Pero esa sociedad burocratizada, homogeneizada, normativizada y en consecuencia derrotada no sería posible sin la propia aceptación de la normalidad con que se asume que las cosas son como son y no pueden ser de otra manera. O de la referida añoranza de un antes, cuando las cosas eran mejores. Hay una mentalidad extendida que ha acabado por aceptar que es imposible cambiar las grandes estructuras políticas y sociales. Es la misma mentalidad que conlleva la propia realidad ninguneada, aquella mentalidad de esclavo de la que se hace referencia en El árbol de la ciencia de Pío Baroja. Es el miedo a romper lo cotidiano, de confrontarse uno mismo a su propia realidad individual y colectiva, un temor casi sacralizado, lleno de dudas y vergüenza. En realidad, no es el dominio de una ideología o de una religión sobre la vida lo que crea tal mentalidad, sino el arbitrio de los miedos a través de las reglas y normas que estandarizan la vida, sobre todo cuando hay algo que perder, algo material. Puede llamar la atención que sean las sociedades más prósperas las que hayan conseguido un mayor sometimiento de sus individuos, pero lo son porque estos mismos individuos temen perder esa prosperidad por nimia que sea y eso produce no pocos miedos, por otro lado comprensibles hasta cierto modo.
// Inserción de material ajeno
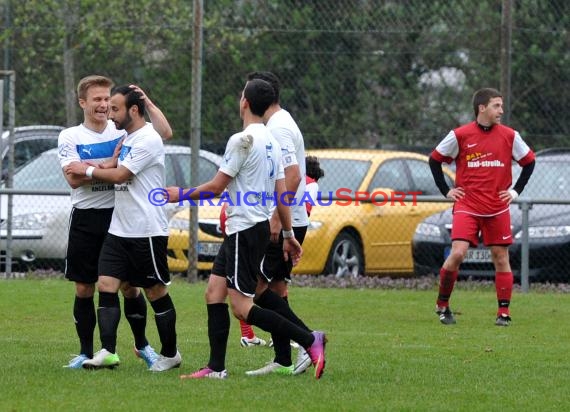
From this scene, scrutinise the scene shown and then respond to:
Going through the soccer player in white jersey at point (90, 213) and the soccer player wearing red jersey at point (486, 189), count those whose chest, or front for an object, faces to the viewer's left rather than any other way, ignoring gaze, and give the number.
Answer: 0

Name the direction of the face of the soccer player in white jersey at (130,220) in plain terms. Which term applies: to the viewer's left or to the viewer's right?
to the viewer's left

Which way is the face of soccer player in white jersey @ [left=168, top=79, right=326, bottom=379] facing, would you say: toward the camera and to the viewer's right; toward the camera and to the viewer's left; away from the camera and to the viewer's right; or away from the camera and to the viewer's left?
away from the camera and to the viewer's left

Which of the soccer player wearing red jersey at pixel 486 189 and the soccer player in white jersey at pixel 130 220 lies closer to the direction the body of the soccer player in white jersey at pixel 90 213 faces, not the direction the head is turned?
the soccer player in white jersey

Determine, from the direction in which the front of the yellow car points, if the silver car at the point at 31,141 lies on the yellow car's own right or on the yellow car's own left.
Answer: on the yellow car's own right

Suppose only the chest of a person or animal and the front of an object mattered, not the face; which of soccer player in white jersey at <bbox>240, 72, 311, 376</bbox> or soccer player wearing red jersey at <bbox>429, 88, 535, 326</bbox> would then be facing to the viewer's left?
the soccer player in white jersey

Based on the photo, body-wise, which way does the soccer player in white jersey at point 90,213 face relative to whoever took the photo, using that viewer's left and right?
facing the viewer and to the right of the viewer

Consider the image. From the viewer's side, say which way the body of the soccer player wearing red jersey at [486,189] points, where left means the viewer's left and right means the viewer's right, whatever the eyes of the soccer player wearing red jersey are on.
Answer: facing the viewer

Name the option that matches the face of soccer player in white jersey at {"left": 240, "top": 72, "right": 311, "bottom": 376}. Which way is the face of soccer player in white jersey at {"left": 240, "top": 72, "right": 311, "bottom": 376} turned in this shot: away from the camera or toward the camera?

Aldous Huxley mostró ese mecanismo perverso de control social en Un Mundo feliz (1931), pero da un paso más allá al convertir la aceptación en felicidad, más que en sometimiento gris. Va incluso más allá de la mentalidad de esclavo del que habla Baroja, porque el sometido, el gobernado, el individuo objeto de reglas, lo asume todo ello como algo positivo. Es el mecanismo del trabajador agradecido porque el empresario le da trabajo y le paga un salario, sin comprender -sin querer comprender- que hay una prestación de servicios, hay un trabajo que crea una riqueza y que el empresario gestiona. O que los beneficios sociales que el Estado del Bienestar brinda no es un regalo o un don que crece en primavera como las margaritas, sino una consecuencia de mecanismos de actuación social de individuos conscientes de la situación.

Sin embargo, es cierto tiempo también que en ese periodo de entreguerras hay una esperanza de construir una sociedad diferente, se expande un concepto de utopía que mira hacia el futuro y que está muy presente en amplias capas sociales; pero además no sólo surgen nuevas formas de analizar y pensar la sociedad en general, se desarrollan también miradas sectoriales y emancipatorias, como la de las sufragistas o la de las minorías étnicas, los judíos de los que escribe Singer, por ejemplo. Parece que se pudiera ser vagamente optimistas.


No obstante, aparece una literatura que se basa más en distopías, que lanza una advertencia sobre un mundo que no es el que se espera. La experiencia soviética de los años treinta, la de los procesos de Moscú y los gulags, así como la Guerra Civil española o la monstruosidad del nazismo muestran que la mirada de estos escritores no estaba tan desencaminada. Lo que sigue a la segunda guerra mundial no es tampoco para saltar de alegría. La mentalidad legalista y procesalista se ha normalizado por completo. Las democracias han pasado en muchos casos, mal que bien, por el macartismo y sucedáneos. La actitud ante las muertes de migrantes en el Mediterráneo o que la expresión Gran Hermano haya pasado a ser el título de un programa de dudosa calidad, por hablar de dos extremos que tampoco se pueden comparar entre sí, reactualizan a todos esos escritores citados, sin duda también a muchos otros, que han mostrado en sus libros una asfixiante atmósfera de normalidad execrable.